A residential apartment project in Melbourne is being considered as a housing model that can be replicated at scale to improve affordability and sustainability for buyers.
The development targets first home buyers, affordable housing clients and those working in key community occupations.
The project, Nightingale Village is a partnership between HESTA, the industry fund for the health and community services sector, which has committed $20 million to the project, housing organisation Nightingale Housing and Social Ventures Australia (SVA), a not-for-profit organisation that works with partners to alleviate disadvantage. More than 80 percent of HESTA members are women working in the health and community services sector.
“Having a home is a fundamental element of financial security and societal connection and the lack of affordable homes close to major infrastructure is a huge issue for the community and our members,” HESTA CEO Debby Blakey said.
“We want to prove that you can invest to achieve returns for members and help address big social challenges like housing affordability. This investment provides a possible blueprint to help grow the supply of more affordable housing that could attract other large investors.”
Nightingale Village is a carbon-neutral residential project in Brunswick, consisting of 185 apartments across six architecturally-designed buildings on former warehouse sites. While 20 percent of the apartments have been allocated to Key Contribution Workers such as nurses, aged care professionals, and those working in the not-for-profit sector, another 20 percent were pre-sold to Community Housing Providers, to be rented out to eligible clients at reduced rates. The remainder was sold to the general public, many of whom are first home buyers.
Older women are particularly vulnerable to homelessness in Australia with the number increasing by 31 percent between 2011 and 2016. SVA’s initiatives aim to change the system to dramatically improve outcomes for this group.
“Key Contribution Workers deliver critical, life-changing services in their communities and we are looking for investment opportunities that improve their access to secure affordable housing near infrastructure and in proximity to where they work,” Blakey said.
Nightingale Village is the fourth Nightingale Housing project with the organisation achieving greater affordability by selling more expensive, larger apartments to help cross-subsidise the cost of smaller and less expensive apartments for first home buyers and Key Community Contributors. First home buyers, for instance, were able to purchase smaller studio apartments with a 5 percent deposit and at a comparatively lower cost per square metre.
Due to the rising housing affordability problem, all Nightingale Housing projects have strong demand and a long list of buyers, eliminating the need to engage marketing consultants and real estate agents or invest in promotions, resulting in savings being passed on to the buyers.
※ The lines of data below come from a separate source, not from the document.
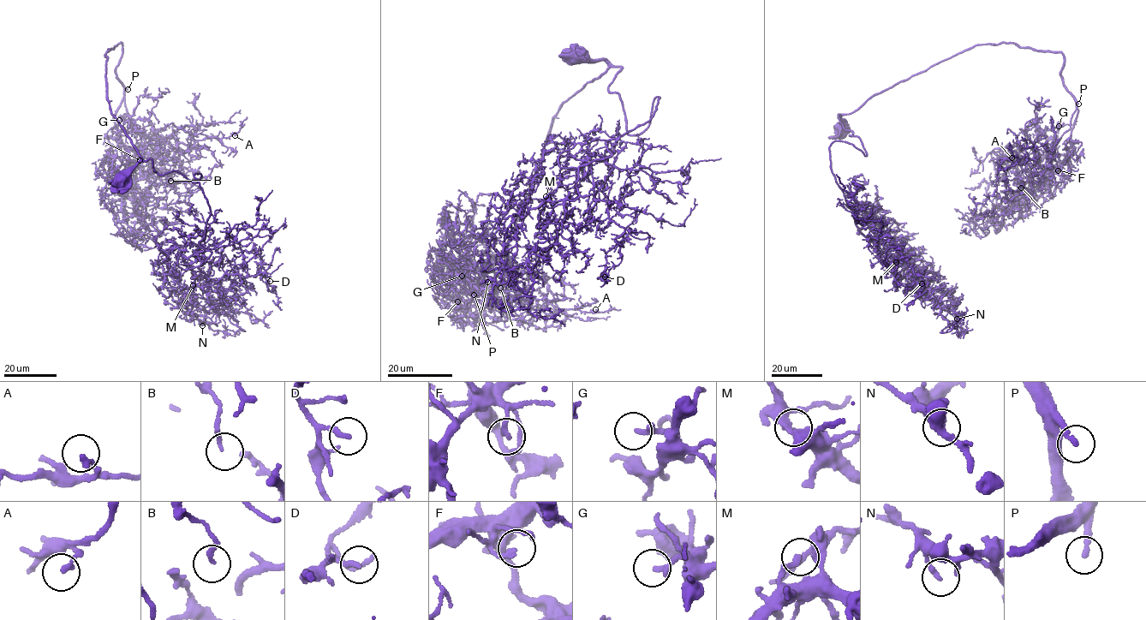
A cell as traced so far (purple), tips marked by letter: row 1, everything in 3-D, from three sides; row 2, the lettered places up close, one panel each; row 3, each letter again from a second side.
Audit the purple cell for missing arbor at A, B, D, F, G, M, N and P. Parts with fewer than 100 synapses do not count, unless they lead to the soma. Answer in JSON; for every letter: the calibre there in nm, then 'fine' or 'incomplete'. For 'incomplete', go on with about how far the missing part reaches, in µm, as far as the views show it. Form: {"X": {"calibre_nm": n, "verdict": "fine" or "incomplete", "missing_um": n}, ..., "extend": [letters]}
{"A": {"calibre_nm": 200, "verdict": "fine"}, "B": {"calibre_nm": 110, "verdict": "fine"}, "D": {"calibre_nm": 200, "verdict": "fine"}, "F": {"calibre_nm": 190, "verdict": "fine"}, "G": {"calibre_nm": 260, "verdict": "fine"}, "M": {"calibre_nm": 180, "verdict": "fine"}, "N": {"calibre_nm": 190, "verdict": "fine"}, "P": {"calibre_nm": 240, "verdict": "incomplete", "missing_um": 70}, "extend": ["P"]}

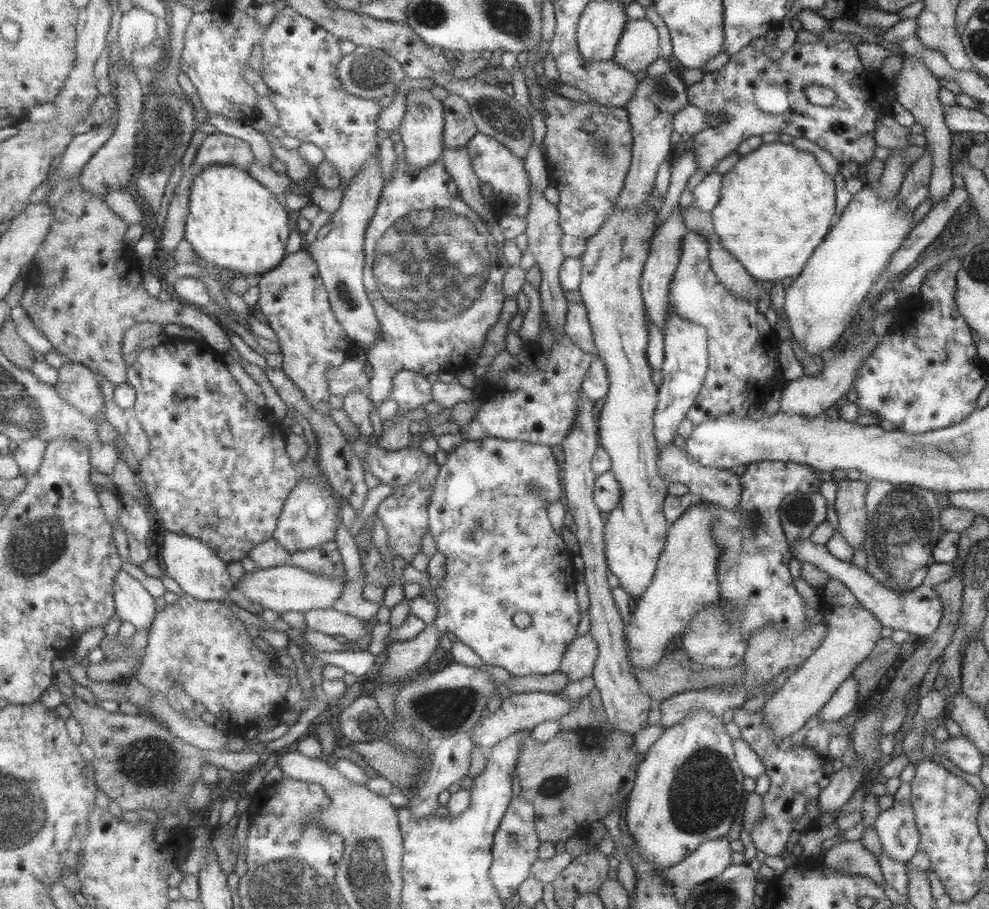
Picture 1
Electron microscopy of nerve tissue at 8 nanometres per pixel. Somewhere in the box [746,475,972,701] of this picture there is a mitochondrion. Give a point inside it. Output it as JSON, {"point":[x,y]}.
{"point":[904,525]}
Further cost savings are achieved by adopting an environmentally sustainable design and construction approach. Key project considerations also include energy efficiency and proximity to public transport to ensure long-term affordability for residents.
Nightingale Housing managing director Jeremy McLeod says, “We started with the idea that the answer to housing in our country was in design, in architecture, and what I discovered was that the answer was in an entirely new system.
“Nightingale Housing exists to revolutionise the way we live together. Nightingale is a triple bottom line housing model; it's designed to deliver housing at cost that is affordable, sustainable and delivers a sense of community.”
The $20 million Nightingale investment is the single biggest commitment HESTA has made through the Fund’s $70 million Social Impact Investment Trust (SIIT), managed by SVA. The SIIT is investing alongside SVA’s Diversified Impact Fund.
"This investment is a great example of how institutional investment can have a positive impact on the broader Australian community by making a meaningful contribution to the social and affordable housing market," SVA executive director, Impact Investing Michael Lynch says.